Zhao W, Gu Y H, Song R, Qu B Q, Xu Q
State Key Laboratory of Pharmaceutical Biotechnology, School of Life Sciences, Nanjing University, Nanjing, China.
Leukemia. 2008 Jun;22(6):1226-33. doi: 10.1038/leu.2008.58. Epub 2008 Mar 13.
Sorafenib, a novel drug for metastatic renal cancer, has broad-spectrum activity against multiple tyrosine kinases, including Raf-1, vascular endothelial growth factor receptor and platelet-derived growth factor receptor. However, little is known about its effects on the immune system. In this report, we examine the effects of sorafenib on the proliferation and activation of human peripheral blood T cells, as well as its effects on T-cell-mediated immune response in mice. At concentrations similar to those used in patients, sorafenib inhibited the proliferation of primary human T cells in vitro. At more than 10 microM, sorafenib caused an irrecoverable inhibition of proliferation, even after drug withdrawal. In addition, sorafenib induced T-cell apoptosis at concentrations higher than 10 muM. sorafenib also caused G(0)/G(1) phase arrest, inhibition of CD25 and CD69 expression, interleukin-2 production and LCK phosphorylation in the T cells; all of these effects exhibited dose and time dependence. When tested against contact dermatitis in mice, sorafenib significantly reduced the ear swelling induced by picryl chloride. These findings suggest that sorafenib may cause the loss of T-cell immune response by inducing apoptosis and targeting LCK. This could potentially lead to immunosuppression in patients with cancer.
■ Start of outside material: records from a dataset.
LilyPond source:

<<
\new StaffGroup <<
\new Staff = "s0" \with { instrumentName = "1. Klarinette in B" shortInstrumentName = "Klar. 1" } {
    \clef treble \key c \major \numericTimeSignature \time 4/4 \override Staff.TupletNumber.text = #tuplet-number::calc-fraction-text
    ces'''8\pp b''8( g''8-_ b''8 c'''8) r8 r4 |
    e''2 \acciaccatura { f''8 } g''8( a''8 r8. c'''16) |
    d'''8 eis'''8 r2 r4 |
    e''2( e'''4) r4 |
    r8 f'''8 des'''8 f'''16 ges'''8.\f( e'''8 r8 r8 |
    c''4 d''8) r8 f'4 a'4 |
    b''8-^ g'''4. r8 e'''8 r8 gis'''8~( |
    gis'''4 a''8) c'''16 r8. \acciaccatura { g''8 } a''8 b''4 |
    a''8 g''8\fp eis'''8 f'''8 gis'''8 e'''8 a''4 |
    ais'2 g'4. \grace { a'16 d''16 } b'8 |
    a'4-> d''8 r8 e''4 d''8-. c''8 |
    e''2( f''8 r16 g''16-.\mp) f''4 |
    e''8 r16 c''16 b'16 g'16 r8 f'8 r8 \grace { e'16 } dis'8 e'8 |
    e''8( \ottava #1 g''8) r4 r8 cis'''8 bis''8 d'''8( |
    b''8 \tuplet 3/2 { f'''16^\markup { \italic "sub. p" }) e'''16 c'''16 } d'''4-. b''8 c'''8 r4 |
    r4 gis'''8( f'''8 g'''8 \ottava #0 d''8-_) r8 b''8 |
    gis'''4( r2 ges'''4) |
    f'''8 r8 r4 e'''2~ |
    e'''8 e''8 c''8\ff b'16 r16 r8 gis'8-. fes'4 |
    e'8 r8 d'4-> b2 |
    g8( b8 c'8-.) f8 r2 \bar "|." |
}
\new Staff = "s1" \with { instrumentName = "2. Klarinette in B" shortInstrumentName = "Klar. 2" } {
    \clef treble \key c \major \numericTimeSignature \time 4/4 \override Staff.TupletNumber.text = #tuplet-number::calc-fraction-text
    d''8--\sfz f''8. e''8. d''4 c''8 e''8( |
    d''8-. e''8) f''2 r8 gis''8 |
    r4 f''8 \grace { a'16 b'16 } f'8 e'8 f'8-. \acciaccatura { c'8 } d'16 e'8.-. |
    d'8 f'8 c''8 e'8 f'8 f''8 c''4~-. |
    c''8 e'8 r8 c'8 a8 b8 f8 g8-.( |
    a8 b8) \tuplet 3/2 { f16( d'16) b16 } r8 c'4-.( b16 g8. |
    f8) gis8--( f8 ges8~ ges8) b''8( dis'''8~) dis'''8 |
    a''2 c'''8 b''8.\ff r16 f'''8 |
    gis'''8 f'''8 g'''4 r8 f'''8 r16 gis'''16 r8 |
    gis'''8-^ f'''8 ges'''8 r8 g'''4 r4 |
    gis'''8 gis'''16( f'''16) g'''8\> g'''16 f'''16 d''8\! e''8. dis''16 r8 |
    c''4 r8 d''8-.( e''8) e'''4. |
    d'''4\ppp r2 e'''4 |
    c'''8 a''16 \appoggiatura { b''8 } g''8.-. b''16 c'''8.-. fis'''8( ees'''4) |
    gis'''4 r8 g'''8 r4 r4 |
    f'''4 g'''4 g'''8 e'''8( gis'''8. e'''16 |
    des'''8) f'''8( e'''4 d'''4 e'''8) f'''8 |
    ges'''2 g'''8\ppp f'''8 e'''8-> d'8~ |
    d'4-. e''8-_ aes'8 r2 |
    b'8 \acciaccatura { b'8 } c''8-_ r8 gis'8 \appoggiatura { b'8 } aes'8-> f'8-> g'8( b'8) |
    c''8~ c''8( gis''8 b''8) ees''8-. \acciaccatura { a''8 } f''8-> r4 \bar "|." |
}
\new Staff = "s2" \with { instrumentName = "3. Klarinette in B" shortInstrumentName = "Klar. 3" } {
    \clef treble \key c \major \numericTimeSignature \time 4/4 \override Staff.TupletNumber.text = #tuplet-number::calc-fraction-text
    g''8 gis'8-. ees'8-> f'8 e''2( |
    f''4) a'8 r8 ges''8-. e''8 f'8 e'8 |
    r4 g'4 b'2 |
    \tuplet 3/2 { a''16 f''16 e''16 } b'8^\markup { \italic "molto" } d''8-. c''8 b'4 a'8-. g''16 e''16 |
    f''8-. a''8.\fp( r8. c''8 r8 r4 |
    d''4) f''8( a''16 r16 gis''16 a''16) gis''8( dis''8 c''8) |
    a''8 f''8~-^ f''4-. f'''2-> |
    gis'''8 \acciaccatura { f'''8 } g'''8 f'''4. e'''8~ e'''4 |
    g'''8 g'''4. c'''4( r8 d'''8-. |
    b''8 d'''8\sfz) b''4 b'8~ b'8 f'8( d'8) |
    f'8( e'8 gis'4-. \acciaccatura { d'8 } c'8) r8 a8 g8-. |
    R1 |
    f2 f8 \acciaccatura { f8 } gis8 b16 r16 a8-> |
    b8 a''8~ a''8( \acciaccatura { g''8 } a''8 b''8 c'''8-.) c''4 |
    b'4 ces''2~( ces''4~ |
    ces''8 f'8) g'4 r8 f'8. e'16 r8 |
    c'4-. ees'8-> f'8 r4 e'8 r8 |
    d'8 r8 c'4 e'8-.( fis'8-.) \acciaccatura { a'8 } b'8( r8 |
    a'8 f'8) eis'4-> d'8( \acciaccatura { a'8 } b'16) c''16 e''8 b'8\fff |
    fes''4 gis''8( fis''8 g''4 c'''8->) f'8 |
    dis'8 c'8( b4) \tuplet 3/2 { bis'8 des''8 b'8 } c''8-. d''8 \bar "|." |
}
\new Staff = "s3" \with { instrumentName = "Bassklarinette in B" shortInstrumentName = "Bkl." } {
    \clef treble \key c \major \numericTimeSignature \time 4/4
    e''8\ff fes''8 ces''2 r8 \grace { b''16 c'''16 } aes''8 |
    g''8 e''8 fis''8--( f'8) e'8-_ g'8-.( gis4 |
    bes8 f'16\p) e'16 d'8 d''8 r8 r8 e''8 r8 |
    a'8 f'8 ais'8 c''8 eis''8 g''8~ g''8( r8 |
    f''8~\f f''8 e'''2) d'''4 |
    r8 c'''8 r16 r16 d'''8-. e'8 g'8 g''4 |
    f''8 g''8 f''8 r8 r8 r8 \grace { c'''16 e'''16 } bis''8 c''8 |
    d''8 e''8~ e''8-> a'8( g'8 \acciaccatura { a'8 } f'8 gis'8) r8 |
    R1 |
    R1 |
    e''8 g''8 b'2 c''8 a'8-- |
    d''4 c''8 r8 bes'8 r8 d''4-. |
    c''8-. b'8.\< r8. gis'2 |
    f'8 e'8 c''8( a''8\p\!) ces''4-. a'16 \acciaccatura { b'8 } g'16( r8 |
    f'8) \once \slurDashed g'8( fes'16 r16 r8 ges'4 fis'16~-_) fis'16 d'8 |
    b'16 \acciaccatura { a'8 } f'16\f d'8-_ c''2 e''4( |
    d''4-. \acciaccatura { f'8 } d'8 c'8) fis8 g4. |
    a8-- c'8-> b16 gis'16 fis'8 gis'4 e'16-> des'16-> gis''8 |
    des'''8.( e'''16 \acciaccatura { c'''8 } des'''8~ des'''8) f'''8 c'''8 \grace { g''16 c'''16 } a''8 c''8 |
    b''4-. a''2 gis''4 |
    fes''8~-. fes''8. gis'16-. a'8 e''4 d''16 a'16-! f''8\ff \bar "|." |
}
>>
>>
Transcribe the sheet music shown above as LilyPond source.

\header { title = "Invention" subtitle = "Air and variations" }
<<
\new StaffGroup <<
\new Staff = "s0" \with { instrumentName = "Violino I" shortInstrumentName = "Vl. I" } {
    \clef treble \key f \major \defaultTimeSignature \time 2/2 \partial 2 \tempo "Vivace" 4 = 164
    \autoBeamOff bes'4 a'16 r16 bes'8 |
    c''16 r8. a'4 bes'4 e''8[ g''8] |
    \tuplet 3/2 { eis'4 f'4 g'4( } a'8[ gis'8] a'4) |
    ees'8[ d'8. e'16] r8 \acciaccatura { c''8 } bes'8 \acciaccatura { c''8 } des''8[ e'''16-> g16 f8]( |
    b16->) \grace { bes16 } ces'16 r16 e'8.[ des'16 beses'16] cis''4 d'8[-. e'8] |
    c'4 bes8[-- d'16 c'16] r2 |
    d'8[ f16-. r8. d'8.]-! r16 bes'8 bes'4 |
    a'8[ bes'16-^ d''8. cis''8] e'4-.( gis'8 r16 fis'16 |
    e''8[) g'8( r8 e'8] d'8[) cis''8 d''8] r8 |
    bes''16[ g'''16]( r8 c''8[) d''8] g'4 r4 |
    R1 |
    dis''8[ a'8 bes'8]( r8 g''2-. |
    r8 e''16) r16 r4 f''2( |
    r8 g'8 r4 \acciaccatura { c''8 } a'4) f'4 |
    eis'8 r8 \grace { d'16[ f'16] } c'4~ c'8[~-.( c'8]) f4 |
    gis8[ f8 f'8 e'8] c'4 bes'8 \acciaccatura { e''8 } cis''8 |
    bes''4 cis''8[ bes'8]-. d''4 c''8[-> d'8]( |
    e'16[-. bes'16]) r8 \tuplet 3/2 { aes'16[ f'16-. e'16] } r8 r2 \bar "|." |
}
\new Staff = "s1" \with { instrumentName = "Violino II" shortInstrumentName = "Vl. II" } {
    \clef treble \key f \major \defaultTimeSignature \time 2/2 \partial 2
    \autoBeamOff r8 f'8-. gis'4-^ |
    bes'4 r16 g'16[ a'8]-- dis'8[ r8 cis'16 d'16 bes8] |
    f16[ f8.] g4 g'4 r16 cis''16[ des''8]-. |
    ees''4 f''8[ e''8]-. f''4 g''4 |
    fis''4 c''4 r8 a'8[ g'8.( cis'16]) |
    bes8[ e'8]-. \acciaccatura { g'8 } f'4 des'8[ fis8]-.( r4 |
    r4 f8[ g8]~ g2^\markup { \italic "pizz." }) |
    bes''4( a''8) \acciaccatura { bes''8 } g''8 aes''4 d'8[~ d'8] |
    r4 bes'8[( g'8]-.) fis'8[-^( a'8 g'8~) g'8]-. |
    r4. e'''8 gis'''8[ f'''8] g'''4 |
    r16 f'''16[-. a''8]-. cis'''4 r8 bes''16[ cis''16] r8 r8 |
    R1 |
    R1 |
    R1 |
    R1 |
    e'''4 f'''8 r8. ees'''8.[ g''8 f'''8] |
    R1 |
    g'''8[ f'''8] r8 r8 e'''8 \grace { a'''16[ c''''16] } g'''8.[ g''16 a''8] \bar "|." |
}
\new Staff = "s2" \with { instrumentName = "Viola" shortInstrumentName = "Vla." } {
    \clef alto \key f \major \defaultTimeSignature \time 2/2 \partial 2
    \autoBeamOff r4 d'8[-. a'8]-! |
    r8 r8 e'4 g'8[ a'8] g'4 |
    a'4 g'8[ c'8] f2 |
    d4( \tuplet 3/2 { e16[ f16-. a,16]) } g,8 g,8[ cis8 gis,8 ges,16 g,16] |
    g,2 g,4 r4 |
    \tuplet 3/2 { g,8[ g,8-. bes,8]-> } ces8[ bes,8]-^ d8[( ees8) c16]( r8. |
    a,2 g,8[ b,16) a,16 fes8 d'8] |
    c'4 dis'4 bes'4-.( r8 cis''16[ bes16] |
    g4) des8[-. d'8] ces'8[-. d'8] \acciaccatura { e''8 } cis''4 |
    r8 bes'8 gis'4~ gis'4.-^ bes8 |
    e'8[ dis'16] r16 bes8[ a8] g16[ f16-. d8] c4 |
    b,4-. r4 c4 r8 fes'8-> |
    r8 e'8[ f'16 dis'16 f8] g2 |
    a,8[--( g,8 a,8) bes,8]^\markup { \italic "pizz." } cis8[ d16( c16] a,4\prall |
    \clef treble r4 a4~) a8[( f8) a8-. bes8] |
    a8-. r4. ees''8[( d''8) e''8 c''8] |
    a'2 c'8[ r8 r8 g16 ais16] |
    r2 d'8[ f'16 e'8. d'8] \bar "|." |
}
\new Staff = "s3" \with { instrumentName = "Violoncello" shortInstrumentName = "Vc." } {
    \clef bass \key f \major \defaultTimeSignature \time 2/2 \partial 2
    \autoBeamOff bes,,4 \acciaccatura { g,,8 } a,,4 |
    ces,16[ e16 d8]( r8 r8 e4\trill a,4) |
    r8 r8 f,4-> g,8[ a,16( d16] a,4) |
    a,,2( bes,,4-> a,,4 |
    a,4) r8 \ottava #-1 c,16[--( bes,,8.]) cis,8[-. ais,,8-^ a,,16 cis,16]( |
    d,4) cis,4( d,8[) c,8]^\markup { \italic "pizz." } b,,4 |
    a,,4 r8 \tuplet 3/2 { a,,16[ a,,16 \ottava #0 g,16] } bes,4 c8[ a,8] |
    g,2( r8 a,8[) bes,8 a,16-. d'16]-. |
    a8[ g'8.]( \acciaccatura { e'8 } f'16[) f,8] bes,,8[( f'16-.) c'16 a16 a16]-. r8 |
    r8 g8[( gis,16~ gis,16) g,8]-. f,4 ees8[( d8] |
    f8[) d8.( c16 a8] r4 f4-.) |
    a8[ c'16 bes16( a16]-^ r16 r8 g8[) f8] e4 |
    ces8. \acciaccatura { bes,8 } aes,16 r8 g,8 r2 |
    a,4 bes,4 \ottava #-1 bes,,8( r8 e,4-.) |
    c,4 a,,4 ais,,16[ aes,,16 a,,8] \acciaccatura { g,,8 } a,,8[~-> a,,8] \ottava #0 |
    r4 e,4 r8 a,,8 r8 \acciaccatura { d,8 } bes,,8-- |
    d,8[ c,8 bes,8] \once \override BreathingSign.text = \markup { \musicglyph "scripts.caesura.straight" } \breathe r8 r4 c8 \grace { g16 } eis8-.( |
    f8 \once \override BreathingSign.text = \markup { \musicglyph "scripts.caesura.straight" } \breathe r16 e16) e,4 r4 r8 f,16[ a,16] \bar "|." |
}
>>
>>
索拉非尼是一种用于转移性肾癌的新型药物,对多种酪氨酸激酶具有广谱活性,包括Raf-1、血管内皮生长因子受体和血小板衍生生长因子受体。然而,其对免疫系统的影响却知之甚少。在本报告中,我们研究了索拉非尼对人外周血T细胞增殖和活化的影响,以及其对小鼠T细胞介导的免疫反应的影响。在与患者使用浓度相似的情况下,索拉非尼在体外抑制原代人T细胞的增殖。在浓度超过10微摩尔时,即使停药后,索拉非尼也会导致无法恢复的增殖抑制。此外,索拉非尼在浓度高于10微摩尔时诱导T细胞凋亡。索拉非尼还导致T细胞出现G(0)/G(1)期阻滞、抑制CD25和CD69表达、抑制白细胞介素-2产生以及抑制LCK磷酸化;所有这些效应均呈现剂量和时间依赖性。在对小鼠接触性皮炎进行测试时,索拉非尼显著减轻了由苦味酸氯诱导的耳部肿胀。这些发现表明,索拉非尼可能通过诱导凋亡和靶向LCK导致T细胞免疫反应丧失。这可能会导致癌症患者出现免疫抑制。